Wenn er doch ein Gott ist, warum dann diese Unfähigkeit?
Ist denn die Suche nach dem „Menschen Jesu“, als Gegenzug zum „Gott Jesus“, etwa bei Nikos Kazantzakis in seinem Werk „Die letzte Versuchung Christi“ oder in Bestsellern wie „Sakrileg“ vollkommen unangebracht?
Die Paradoxa der christlichen Glaubenssätze aufzulisten ist natürlich recht einfach…
Doch was wäre wenn ich selbst Christ wäre, ausgeschlossen von der Ehre Anteil am Islam zu haben; würde ich wohlmöglich im Selbstmord enden, Atheist werden, mich zum Buddhismus bekennen, ein Agnostiker, ein Anarchist, ein Hedonist sein?
Jedes mal wenn ich eine solche Empathie herstelle, sehe ich mich auf der Flucht vor der Gesellschaft in der ich lebe.
Ja, alle Möglichkeiten die außerhalb des Islam stehen sind lediglich „Fugen“. Und all dies erlebt der Westen und flieht…
Flieht von einer Dreifaltigkeit in die nächste hinein…
Reformation, Renaissance und Aufklärung; Gleichheit (égalité), Freiheit (légalité), Brüderlichkeit (fraternité) waren jeweils eine „Fuge“. Die Flucht von einer Dreifaltigkeit in die nächste…

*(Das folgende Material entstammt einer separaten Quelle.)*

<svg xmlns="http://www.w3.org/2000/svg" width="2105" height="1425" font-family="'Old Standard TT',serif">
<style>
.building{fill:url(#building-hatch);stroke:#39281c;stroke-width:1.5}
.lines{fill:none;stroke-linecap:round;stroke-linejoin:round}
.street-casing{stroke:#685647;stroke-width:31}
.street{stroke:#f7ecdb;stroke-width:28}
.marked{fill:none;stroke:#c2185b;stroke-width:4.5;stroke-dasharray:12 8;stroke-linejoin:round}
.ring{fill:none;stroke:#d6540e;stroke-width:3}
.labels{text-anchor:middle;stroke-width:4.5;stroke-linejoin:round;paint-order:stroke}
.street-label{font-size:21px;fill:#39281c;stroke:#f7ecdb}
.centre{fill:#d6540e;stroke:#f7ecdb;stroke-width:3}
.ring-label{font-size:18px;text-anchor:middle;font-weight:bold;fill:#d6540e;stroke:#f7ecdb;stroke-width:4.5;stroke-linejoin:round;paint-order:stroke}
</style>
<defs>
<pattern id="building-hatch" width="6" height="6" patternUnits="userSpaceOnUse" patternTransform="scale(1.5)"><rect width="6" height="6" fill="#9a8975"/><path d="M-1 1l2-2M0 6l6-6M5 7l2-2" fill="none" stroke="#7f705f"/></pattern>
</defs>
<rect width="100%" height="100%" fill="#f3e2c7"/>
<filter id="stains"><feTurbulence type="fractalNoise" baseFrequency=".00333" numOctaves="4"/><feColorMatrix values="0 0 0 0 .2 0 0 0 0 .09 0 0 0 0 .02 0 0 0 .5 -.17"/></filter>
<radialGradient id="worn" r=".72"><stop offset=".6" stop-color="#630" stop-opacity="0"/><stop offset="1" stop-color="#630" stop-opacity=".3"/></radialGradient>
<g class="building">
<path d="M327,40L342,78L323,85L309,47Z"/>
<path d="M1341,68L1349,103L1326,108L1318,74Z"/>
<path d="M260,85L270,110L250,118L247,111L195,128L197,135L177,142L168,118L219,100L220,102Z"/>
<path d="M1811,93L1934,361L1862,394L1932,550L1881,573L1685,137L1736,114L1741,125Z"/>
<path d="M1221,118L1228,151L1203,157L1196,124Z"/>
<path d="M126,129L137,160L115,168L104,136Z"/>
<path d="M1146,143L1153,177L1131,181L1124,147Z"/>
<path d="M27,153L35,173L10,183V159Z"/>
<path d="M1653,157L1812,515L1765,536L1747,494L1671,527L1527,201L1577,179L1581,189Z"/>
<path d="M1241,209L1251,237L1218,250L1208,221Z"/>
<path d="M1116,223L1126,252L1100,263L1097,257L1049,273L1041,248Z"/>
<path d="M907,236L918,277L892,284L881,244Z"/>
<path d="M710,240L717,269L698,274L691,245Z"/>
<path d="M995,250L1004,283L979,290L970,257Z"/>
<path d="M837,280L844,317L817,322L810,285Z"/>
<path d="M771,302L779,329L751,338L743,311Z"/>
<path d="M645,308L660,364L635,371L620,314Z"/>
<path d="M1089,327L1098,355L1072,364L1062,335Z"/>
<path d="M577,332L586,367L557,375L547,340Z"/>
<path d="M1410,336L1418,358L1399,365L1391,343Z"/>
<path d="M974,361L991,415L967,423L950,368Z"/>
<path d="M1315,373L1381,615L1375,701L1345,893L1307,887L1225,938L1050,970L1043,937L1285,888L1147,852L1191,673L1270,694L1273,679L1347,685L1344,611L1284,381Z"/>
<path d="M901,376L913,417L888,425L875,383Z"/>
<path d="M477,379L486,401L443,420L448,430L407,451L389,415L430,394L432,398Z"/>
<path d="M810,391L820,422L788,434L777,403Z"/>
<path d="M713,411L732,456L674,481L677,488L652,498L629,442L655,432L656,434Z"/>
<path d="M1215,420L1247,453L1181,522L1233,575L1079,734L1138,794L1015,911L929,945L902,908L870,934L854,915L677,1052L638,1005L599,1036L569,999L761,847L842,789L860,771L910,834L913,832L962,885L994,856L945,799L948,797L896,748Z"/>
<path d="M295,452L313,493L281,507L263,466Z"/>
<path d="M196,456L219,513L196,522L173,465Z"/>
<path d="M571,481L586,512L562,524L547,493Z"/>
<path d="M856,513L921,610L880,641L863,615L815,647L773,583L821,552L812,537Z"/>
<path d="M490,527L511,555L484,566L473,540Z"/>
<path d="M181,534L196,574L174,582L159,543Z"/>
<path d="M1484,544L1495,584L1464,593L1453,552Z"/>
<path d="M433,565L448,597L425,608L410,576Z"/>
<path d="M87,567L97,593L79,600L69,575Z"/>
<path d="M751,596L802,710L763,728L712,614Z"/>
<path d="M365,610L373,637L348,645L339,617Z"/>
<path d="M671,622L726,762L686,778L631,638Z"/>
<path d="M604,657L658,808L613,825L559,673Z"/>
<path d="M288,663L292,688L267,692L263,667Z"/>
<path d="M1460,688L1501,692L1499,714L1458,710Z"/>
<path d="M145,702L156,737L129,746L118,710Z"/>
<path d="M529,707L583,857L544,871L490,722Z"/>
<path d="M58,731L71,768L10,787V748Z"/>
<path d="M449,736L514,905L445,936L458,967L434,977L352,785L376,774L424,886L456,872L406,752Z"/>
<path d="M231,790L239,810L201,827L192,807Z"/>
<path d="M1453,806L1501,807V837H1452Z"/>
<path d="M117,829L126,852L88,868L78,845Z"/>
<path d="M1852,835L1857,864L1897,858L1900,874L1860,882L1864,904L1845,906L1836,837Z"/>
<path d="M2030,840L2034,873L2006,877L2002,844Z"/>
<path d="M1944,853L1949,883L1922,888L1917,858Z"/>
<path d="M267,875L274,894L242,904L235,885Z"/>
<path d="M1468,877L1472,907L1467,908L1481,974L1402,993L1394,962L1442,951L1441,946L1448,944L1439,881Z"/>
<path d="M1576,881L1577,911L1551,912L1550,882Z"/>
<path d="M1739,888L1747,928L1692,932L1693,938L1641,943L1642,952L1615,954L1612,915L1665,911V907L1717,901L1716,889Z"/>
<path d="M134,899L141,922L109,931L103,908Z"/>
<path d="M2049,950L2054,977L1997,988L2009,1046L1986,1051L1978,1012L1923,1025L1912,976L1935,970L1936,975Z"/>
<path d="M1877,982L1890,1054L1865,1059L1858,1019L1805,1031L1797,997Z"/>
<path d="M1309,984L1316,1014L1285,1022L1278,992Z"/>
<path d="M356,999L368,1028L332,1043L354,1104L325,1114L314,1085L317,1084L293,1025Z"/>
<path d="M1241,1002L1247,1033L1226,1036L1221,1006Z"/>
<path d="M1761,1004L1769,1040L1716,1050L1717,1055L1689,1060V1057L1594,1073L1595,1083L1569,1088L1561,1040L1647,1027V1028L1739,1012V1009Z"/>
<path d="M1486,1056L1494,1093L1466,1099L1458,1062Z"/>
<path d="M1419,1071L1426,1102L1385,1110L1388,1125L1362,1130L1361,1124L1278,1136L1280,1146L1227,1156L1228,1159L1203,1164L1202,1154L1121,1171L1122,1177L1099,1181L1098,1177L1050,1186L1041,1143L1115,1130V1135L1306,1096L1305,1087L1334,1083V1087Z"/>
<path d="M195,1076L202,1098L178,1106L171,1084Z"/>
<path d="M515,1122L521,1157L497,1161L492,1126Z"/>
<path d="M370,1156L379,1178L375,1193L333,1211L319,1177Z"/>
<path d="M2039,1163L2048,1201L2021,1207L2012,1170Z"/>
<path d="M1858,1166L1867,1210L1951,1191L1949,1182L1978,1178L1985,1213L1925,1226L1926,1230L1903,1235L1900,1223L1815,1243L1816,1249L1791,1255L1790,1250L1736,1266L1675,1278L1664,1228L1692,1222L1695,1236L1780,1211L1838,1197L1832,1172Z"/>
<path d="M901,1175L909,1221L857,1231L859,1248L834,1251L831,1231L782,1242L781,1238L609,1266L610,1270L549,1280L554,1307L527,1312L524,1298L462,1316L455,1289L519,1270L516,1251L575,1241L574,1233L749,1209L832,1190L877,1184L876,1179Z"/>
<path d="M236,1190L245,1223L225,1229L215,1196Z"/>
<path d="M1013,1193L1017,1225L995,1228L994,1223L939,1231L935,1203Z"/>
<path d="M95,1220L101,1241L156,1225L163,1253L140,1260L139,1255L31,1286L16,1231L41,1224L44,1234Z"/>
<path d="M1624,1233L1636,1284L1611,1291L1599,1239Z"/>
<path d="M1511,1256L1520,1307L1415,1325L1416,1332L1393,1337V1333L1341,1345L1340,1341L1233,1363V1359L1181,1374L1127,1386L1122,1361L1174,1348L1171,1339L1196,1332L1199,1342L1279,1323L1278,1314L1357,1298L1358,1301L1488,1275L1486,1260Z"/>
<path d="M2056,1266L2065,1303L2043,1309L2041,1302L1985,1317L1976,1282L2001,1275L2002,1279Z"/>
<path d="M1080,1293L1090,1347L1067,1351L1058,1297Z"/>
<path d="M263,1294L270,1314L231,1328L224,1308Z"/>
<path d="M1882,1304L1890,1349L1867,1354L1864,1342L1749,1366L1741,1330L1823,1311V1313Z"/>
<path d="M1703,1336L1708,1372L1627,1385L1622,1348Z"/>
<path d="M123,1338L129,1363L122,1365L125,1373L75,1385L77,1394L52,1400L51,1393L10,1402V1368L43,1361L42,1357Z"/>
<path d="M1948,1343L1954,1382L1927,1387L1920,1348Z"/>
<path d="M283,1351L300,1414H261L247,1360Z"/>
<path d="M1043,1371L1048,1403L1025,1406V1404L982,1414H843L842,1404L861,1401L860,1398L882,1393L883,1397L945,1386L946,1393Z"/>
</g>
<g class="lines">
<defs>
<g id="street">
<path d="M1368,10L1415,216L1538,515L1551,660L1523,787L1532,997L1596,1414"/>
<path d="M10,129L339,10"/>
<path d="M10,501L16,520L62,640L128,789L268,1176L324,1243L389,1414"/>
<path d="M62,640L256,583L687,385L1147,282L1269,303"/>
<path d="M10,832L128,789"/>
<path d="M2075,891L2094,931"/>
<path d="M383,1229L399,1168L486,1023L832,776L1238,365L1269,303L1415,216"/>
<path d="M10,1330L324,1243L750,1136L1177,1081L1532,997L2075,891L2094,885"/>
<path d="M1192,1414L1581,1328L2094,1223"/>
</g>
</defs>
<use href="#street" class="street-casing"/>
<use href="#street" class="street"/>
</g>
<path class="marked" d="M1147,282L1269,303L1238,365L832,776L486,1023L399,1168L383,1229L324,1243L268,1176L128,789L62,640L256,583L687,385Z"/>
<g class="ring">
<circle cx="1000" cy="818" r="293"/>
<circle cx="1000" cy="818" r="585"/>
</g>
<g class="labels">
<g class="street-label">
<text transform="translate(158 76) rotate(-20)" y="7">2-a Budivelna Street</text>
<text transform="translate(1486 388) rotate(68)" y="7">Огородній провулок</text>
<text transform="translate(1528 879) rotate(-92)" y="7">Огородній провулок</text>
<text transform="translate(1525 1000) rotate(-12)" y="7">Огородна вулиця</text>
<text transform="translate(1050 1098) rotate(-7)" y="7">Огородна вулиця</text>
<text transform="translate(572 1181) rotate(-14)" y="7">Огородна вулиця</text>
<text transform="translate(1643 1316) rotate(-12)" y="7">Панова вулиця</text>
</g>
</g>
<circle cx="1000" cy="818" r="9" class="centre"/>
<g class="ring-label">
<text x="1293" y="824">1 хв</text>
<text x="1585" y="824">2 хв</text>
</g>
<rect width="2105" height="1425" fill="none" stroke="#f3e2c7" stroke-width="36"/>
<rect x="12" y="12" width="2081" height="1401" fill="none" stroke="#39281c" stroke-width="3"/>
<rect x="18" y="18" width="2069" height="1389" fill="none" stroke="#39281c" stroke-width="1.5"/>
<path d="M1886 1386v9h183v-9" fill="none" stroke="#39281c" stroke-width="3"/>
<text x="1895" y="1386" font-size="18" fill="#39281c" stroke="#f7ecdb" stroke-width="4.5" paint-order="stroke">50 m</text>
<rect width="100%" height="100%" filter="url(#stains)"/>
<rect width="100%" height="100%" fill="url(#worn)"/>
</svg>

Die postmoderne Dreifaltigkeit ist ebenfalls eine Fuge: Bio-Derma-Logie.
„Fuge“ leitet sich vom griechischen Wort „fevgo“ ab, was soviel wie „verlassen, weggehen“ bedeutet. Der Begriff kann mit „Fluchtsyndrom“ übersetzt werden…
Dieses neue Dreifaltigkeitsgebot ist leicht erkennbar. Auch der letzte Dummkopf dürfte es begreifen: „Fröne dem Naturalismus, heilige dein Fleisch, glaube der Wissenschaft!“
Innerhalb dieser Neo-Dreifaltigkeit nimmt der „Bios“ den Platz des „Sohnes“ der altertümlichen Dreifaltigkeit ein…
Du bist der Sohn Gottes, ja selbst ein Gott; zerreiß alle Katechismen, sei tierhaft frei, gibt dich der Natur hin, lebe wie du willst, esse, trinke und vermehre dich…
„Derma“ wiederum ist das „Fleisch“…
Die altertümliche Dreifaltigkeit verachtete das Fleisch. Das Fleisch war es nicht einmal wert gewaschen und gepflegt zu werden. Diese Verachtung galt als Ausdruck einer Idealisierung des Geistigen. Im krassen Gegensatz zum „Heiligen Geist“-Glauben der altertümlichen Dreifaltigkeit, idealisiert die Neo-Dreifaltigkeit das „hygienische“. Geheiligt wird das „Fleisch“…
„Geheiligtes Fleisch“!!!
«Letzte Woche bestellte ich aus dem 11. Stockwerk den Fahrstuhl herbei. Als der Fahrstuhl bei mir anlangte befand sich niemand anderes darin. Mit dem Ersten Schritt hinein überkam mich ein schwerer Schweißgeruch. Es war kaum auszuhalten. Das irgendein oder irgendwelche Benutzer vor mir ihre Hautausdünstungen im Fahrstuhl hinterließen war offensichtlich. Und genau in diesem Moment überkam mich eine Panik. Meine Angstvorstellung: Was wenn nun jemand zusteigt und mit verdächtigenden Blicken klarmacht, dass dieser üble Geruch nur von mir stammen könnte…“ (…) Allem niederträchtigen, erniedrigenden und jeder Kritik könnte ich widerstehen. Und widerstand ich auch. Doch niemals einer solchen Verdächtigung. Lieber würde ich sterben.» (Der Schneckenverkäufer)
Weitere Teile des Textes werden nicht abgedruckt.